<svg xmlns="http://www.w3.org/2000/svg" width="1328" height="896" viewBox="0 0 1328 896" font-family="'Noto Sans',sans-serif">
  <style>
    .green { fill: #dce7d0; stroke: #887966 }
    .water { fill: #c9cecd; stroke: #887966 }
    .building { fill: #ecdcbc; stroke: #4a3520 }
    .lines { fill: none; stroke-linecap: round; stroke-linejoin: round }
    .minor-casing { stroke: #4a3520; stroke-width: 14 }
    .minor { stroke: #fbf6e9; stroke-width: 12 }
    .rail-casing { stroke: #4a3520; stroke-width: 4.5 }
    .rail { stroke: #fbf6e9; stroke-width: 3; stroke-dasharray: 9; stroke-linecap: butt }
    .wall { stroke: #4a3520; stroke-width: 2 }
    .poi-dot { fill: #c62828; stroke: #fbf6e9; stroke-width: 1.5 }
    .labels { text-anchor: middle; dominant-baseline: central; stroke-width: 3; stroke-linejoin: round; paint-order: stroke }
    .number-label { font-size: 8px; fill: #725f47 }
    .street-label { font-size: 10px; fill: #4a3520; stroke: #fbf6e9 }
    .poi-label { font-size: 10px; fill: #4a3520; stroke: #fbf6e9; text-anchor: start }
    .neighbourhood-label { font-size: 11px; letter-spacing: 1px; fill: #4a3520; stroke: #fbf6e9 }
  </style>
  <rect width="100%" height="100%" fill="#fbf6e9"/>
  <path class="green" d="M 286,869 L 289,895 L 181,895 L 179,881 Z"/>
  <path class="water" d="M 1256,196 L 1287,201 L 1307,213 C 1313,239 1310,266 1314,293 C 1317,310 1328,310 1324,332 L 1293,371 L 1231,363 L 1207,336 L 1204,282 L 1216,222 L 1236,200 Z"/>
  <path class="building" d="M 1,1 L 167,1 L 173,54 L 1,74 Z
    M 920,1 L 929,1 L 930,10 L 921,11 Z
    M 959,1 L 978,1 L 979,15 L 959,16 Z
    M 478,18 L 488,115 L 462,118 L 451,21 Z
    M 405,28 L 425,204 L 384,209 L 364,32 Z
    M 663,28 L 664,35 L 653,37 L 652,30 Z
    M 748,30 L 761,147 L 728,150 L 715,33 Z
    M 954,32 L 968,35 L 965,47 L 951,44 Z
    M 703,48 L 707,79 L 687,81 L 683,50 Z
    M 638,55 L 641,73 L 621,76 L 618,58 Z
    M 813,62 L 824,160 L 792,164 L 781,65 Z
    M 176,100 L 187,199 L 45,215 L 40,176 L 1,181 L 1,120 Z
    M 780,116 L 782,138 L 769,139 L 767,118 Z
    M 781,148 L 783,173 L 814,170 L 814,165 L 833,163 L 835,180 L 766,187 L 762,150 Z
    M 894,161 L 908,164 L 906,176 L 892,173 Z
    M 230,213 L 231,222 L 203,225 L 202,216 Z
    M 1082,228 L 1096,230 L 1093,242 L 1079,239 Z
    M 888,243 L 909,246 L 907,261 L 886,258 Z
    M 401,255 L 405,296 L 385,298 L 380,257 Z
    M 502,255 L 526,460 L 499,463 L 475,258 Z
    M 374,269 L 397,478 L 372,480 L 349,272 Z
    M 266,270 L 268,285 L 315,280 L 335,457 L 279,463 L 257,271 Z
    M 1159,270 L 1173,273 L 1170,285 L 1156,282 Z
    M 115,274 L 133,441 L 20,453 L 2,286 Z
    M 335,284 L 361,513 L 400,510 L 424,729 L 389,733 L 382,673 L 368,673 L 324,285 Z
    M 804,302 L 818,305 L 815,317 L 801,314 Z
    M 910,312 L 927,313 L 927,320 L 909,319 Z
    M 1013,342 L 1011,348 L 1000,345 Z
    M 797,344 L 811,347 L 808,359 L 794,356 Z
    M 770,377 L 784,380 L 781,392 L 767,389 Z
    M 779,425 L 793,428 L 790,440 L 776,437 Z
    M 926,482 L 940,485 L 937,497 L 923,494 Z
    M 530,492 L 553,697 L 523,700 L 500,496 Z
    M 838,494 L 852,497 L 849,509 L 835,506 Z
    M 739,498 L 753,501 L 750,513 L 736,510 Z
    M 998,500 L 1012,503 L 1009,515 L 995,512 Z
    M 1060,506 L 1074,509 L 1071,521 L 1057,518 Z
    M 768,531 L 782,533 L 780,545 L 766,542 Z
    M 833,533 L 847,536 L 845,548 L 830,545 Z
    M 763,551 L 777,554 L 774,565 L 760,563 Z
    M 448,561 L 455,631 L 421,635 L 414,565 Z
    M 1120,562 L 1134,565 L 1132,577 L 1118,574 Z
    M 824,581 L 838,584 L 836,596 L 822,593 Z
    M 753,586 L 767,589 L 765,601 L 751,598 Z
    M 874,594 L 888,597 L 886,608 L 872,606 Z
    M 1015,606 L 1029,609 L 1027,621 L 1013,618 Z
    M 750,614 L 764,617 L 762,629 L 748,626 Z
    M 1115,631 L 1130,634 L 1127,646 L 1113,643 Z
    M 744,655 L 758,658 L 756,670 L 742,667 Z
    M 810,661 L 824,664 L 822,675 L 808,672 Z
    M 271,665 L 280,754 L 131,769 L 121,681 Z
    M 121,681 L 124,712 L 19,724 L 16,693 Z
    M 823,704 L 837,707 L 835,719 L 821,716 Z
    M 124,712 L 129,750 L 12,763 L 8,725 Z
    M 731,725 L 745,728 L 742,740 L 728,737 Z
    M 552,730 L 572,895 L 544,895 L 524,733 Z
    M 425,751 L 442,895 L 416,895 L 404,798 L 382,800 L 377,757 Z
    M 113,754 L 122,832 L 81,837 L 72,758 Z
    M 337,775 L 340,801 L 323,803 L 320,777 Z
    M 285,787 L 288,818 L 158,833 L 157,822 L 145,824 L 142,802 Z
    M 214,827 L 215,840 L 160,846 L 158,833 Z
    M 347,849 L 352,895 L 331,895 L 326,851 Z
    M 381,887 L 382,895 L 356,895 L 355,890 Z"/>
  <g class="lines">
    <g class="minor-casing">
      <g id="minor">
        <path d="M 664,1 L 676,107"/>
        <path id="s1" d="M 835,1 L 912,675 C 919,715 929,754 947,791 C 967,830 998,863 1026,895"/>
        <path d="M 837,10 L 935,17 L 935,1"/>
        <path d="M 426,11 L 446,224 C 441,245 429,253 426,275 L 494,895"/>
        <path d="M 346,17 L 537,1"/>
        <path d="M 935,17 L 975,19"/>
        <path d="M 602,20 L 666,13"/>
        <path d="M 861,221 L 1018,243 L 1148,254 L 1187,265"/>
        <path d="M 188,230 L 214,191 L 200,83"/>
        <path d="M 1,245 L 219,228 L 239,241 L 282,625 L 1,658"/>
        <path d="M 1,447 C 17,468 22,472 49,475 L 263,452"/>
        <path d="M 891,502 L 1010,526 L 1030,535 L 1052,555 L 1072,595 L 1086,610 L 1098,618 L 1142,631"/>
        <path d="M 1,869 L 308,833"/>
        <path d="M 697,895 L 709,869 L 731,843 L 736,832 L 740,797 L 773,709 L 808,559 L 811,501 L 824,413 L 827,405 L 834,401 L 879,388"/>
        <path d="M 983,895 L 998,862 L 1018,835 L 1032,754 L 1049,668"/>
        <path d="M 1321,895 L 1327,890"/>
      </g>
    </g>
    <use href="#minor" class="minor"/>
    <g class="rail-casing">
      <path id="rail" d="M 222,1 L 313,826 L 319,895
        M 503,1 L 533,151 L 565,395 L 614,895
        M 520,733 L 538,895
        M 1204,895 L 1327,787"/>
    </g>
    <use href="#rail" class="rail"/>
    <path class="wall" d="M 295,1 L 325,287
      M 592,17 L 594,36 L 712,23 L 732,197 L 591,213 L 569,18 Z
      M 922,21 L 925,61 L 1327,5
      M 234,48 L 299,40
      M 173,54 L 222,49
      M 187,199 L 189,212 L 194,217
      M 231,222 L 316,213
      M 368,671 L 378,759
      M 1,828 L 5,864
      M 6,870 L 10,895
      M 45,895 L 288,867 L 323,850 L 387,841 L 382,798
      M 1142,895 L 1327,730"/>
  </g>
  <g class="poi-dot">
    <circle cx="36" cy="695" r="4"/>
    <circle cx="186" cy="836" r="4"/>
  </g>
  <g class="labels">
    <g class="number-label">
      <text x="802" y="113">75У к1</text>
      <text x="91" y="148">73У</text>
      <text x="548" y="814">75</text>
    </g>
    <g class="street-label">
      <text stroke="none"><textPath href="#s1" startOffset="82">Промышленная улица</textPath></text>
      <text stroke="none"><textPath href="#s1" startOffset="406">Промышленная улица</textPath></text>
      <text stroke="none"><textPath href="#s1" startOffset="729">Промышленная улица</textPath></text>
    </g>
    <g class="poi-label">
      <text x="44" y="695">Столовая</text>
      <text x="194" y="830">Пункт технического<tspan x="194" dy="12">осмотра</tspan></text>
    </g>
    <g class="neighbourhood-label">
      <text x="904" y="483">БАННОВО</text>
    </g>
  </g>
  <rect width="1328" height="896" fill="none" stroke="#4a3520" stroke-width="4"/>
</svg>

┄┄┄┄┄┄┄┄┄┄

- _What you are asked to do_
Begin with the line that contains "M 592,17 L 594,36" and end with the last line of the records; set down every line in that span exactly, and nothing else.

- _Written response_
      M 592,17 L 594,36 L 712,23 L 732,197 L 591,213 L 569,18 Z
      M 922,21 L 925,61 L 1327,5
      M 234,48 L 299,40
      M 173,54 L 222,49
      M 187,199 L 189,212 L 194,217
      M 231,222 L 316,213
      M 368,671 L 378,759
      M 1,828 L 5,864
      M 6,870 L 10,895
      M 45,895 L 288,867 L 323,850 L 387,841 L 382,798
      M 1142,895 L 1327,730"/>
  </g>
  <g class="poi-dot">
    <circle cx="36" cy="695" r="4"/>
    <circle cx="186" cy="836" r="4"/>
  </g>
  <g class="labels">
    <g class="number-label">
      <text x="802" y="113">75У к1</text>
      <text x="91" y="148">73У</text>
      <text x="548" y="814">75</text>
    </g>
    <g class="street-label">
      <text stroke="none"><textPath href="#s1" startOffset="82">Промышленная улица</textPath></text>
      <text stroke="none"><textPath href="#s1" startOffset="406">Промышленная улица</textPath></text>
      <text stroke="none"><textPath href="#s1" startOffset="729">Промышленная улица</textPath></text>
    </g>
    <g class="poi-label">
      <text x="44" y="695">Столовая</text>
      <text x="194" y="830">Пункт технического<tspan x="194" dy="12">осмотра</tspan></text>
    </g>
    <g class="neighbourhood-label">
      <text x="904" y="483">БАННОВО</text>
    </g>
  </g>
  <rect width="1328" height="896" fill="none" stroke="#4a3520" stroke-width="4"/>
</svg>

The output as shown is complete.